■ **What is required**:
Continue the article below on Pennsylvania's unsealed adoption records, starting right after its last sentence.
+++ Text excerpt
Until November of last year, individuals adopted as children in Pennsylvania had little to no access to verifiable information about their birth mothers or families.
‘I spent years searching off and on,’ said adoptee Daniel Frank, of Phillipsburg, ‘It felt like a roller coaster. I’d make some progress, then I’d hit a low point and quit searching.’
Born in Erie in 1967 and adopted at 6 months of age, Frank exhausted every avenue in his quest to discover his personal origin.
‘My adoptive family was great,’ he said, ‘but that wasn’t even the point. Something inside was not fulfilled.’
Frank realized he was adopted when, as a 12-year-old, he had a conversation with a classmate. ‘She said I was ‘special’ like her,’ he said, and his adoptive mother confirmed what “special” meant.
A few years later, he began to search. He bought a search manual, scoured courthouse records and repeatedly questioned his birth location, St. Vincent’s Hospital, as well as Catholic Charities. But, none of his inquiries led to any concrete information.
Then, in 2015, state Rep. Kerry Benninghoff, R-Bellefonte, drafted legislation that would unseal the state’s adoption records, kept totally confidential since 1984. In November 2016, Gov. Tom Wolf signed Act 127, which makes birth certificates available to any person born within the state.The State Department of Health began releasing the certificates a year later.
++++++
+++ Extracted entries
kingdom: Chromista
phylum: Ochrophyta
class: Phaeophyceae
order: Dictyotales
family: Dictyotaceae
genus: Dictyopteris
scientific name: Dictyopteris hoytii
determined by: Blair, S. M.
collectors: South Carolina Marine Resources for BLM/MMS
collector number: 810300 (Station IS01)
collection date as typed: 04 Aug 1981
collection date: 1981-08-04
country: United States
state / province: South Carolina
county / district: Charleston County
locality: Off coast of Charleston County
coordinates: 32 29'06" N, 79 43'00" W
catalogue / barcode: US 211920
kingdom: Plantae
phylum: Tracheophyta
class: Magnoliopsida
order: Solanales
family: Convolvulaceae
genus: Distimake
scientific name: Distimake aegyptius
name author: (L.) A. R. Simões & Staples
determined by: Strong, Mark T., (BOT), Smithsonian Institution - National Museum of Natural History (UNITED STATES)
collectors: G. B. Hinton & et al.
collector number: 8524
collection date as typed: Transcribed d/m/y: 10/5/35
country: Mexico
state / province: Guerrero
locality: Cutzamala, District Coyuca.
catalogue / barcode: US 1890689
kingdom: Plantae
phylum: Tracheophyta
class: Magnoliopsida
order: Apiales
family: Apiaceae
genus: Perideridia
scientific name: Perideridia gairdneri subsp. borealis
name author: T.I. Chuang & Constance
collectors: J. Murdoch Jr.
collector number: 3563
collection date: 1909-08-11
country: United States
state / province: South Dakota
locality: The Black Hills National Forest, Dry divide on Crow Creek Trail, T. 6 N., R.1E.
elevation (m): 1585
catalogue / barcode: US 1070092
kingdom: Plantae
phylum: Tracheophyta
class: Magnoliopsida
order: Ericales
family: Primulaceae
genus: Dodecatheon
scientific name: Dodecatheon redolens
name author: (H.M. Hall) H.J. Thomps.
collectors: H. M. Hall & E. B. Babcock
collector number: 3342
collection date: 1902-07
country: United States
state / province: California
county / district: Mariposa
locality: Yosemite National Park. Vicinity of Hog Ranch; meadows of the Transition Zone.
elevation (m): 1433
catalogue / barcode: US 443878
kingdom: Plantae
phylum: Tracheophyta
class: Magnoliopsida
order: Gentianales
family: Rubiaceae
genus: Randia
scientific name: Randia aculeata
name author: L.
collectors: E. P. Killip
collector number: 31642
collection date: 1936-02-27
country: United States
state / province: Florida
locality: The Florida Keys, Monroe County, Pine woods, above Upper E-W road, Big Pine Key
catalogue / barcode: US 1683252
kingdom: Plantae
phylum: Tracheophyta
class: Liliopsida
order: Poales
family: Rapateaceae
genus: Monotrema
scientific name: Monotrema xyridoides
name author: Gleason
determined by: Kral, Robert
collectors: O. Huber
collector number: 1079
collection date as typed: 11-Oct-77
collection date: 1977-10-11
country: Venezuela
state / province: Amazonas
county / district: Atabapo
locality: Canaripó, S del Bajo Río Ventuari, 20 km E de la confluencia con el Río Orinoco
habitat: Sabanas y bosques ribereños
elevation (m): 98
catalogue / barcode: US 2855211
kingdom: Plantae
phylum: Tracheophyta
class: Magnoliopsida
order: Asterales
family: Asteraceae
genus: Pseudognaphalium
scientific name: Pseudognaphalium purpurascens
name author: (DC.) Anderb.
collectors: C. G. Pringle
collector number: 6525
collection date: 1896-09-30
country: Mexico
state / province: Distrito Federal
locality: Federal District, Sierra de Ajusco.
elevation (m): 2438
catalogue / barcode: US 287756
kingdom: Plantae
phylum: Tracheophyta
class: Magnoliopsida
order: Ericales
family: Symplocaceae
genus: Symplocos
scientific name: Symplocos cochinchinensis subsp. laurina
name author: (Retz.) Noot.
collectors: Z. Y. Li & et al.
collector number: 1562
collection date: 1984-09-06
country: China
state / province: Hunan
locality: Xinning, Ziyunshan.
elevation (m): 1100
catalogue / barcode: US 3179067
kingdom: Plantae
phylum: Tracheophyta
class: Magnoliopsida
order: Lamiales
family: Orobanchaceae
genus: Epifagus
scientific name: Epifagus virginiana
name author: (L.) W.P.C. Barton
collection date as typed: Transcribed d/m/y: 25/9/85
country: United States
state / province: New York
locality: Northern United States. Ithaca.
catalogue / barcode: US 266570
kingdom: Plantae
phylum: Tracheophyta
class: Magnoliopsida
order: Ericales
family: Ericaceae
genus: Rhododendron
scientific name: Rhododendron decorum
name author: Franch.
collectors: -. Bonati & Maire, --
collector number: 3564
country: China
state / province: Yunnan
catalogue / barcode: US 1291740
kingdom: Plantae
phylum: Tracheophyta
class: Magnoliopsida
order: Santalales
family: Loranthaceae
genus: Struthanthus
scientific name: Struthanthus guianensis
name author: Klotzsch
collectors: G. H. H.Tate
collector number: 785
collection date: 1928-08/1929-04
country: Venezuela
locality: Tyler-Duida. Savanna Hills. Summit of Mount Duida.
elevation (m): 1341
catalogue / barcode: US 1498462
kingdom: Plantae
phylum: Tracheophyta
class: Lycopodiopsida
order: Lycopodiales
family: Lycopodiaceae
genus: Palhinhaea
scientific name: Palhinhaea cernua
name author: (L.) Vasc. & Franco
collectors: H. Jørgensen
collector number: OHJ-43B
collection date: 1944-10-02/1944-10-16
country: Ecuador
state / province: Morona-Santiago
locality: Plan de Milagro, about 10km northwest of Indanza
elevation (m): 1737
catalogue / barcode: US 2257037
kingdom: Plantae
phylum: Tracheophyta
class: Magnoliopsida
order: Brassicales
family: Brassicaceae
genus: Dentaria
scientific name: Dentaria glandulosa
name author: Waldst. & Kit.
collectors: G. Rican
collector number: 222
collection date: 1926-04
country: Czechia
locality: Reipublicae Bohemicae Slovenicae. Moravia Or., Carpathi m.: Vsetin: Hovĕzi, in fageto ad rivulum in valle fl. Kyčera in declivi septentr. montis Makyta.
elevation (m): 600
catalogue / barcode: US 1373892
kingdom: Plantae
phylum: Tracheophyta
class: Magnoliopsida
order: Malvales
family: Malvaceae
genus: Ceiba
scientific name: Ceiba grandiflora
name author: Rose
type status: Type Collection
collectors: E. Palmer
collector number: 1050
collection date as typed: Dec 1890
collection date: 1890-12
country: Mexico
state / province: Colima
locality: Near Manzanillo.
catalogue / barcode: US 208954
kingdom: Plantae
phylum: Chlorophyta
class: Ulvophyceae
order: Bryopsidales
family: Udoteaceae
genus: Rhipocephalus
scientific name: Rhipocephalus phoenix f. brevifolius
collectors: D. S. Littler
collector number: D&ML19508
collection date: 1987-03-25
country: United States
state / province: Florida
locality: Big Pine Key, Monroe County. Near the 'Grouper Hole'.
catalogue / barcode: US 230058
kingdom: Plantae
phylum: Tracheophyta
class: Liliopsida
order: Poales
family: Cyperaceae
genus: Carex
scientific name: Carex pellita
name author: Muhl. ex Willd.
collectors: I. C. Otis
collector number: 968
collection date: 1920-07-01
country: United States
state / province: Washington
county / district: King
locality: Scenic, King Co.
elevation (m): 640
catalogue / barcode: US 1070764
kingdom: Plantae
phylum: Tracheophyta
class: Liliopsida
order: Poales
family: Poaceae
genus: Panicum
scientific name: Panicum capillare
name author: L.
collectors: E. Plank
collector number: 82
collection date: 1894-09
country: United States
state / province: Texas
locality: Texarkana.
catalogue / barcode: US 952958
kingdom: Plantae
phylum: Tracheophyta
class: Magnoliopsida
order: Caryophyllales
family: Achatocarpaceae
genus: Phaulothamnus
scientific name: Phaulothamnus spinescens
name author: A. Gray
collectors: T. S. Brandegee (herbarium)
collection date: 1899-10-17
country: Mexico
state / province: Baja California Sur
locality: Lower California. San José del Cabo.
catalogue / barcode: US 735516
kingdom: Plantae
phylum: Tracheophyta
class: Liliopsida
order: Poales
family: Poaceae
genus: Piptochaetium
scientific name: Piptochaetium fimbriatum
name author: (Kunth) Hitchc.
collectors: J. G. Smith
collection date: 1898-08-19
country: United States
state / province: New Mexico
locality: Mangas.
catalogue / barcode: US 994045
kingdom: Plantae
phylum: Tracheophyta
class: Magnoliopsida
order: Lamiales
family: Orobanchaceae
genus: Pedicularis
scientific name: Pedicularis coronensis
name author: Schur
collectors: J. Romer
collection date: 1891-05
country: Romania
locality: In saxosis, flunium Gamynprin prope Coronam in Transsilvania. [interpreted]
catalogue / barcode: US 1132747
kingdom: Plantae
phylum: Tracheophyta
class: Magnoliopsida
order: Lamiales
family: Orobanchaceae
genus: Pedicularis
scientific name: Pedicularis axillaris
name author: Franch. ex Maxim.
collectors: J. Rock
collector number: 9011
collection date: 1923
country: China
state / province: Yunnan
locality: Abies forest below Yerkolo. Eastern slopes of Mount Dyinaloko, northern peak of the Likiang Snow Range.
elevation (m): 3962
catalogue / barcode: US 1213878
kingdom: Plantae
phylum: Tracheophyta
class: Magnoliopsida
++++++
■ **Response to the exercise**:
The act does include language allowing a birth parent to keep his or her identity confidential and/or to request no contact. However, it allows adoptees information about possibly inherited medical issues.
In Frank’s case, he did locate his birth mother. He received the certificate, including her name, on Nov. 12. The next day, he shared the discovery with his daughter, who did a Facebook search and located Phyllis Cooper. The Ohio woman had given birth to Frank 50 years earlier.
Both Frank and his daughter messaged Cooper. They got no response until Nov. 23.
‘My world caved in,’ said Cooper, whose 47-year-old daughter who knew nothing about Frank’s existence.
Cooper, who had kept silent about the birth, now had to explain to her daughter how she had a son and had given him up for adoption so long ago.
‘She’s really very happy,’ Cooper said. ‘She always wanted a sibling.’
Cooper and Frank met, and the two have spent some time reconnecting and adjusting their lives to accommodate each other’s feelings and experiences.
‘It’s all in the blending and the working,’ Cooper said during a recent visit. ‘Daniel and I are working to make this work. He always says that failure is not an option’
The process went smoothly and efficiently for Frank and Cooper. But, sometimes, even with the new legislation, seekers can hit obstacles. At that point, they can turn to a ‘search angel’ such as Priscilla Stone Sharp, of State College. Sharp has facilitated more than 1,000 reunions between adoptees and birth parents. The State College resident surrendered a daughter to adoption in 1964. The two reunited in 1986.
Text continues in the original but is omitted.